SUPPLIED MATERIAL:
━━━━━━━━━━

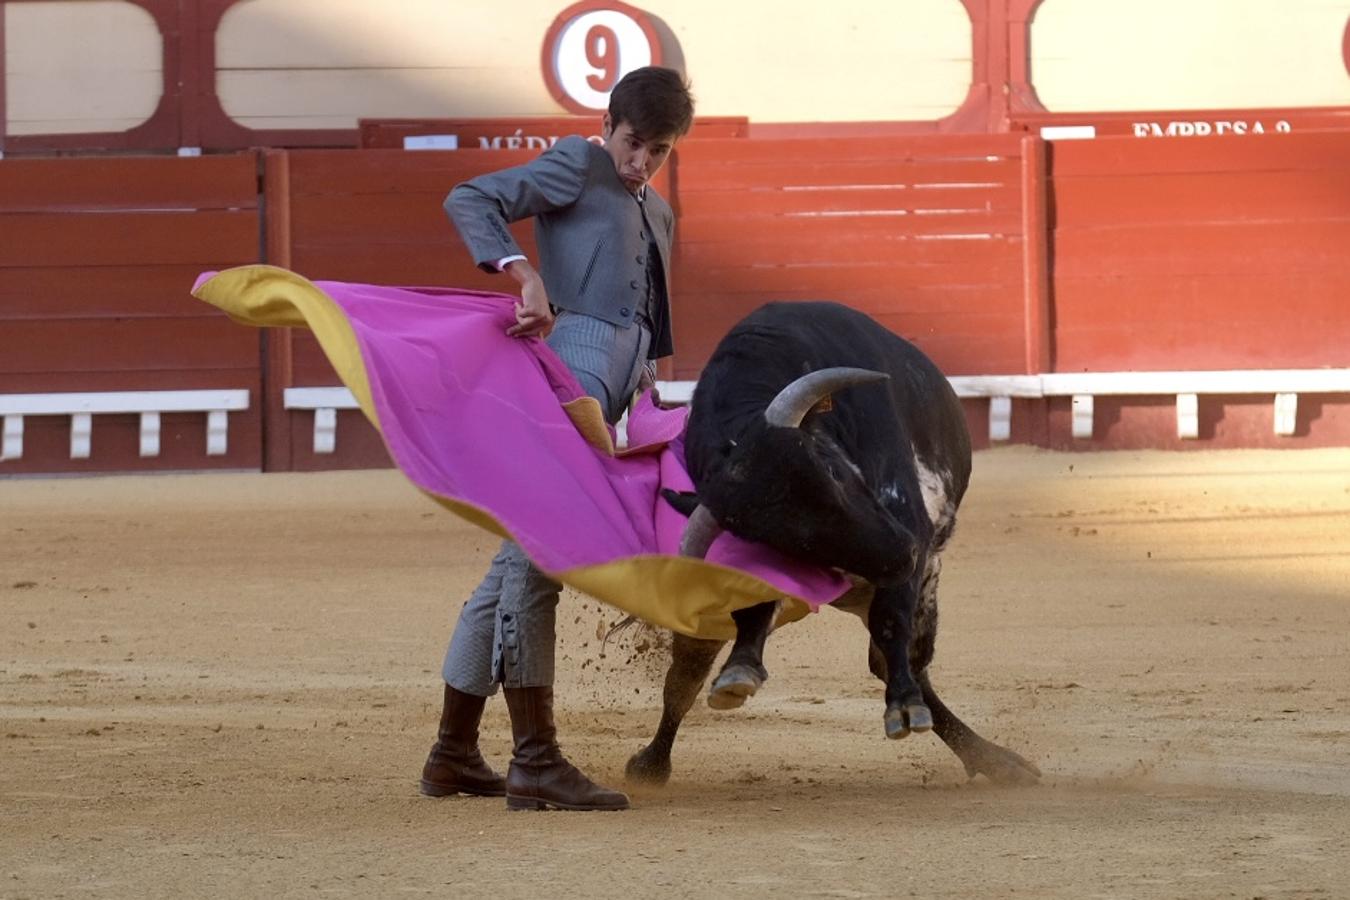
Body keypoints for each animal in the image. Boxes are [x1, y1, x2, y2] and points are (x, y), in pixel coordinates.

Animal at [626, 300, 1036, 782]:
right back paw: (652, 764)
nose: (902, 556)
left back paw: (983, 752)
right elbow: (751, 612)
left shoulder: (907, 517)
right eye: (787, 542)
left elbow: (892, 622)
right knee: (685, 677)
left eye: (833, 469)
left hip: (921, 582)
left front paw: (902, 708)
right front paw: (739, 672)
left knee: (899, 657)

━━━━━━━━━━

TASK BRIEF: Give the records again exactly, pictures left out.

RESPONSE TO THE TASK:
Body keypoints for each animal in the image. Boxes are [x1, y1, x2, y2] and points are (x, y), in pixel coordinates.

Animal at [626, 300, 1036, 782]:
right back paw: (652, 764)
nose: (902, 556)
left back paw: (983, 752)
right elbow: (751, 612)
left shoulder: (907, 517)
right eye: (787, 542)
left elbow: (892, 622)
right knee: (685, 677)
left eye: (833, 469)
left hip: (921, 582)
left front paw: (902, 708)
right front paw: (739, 672)
left knee: (899, 657)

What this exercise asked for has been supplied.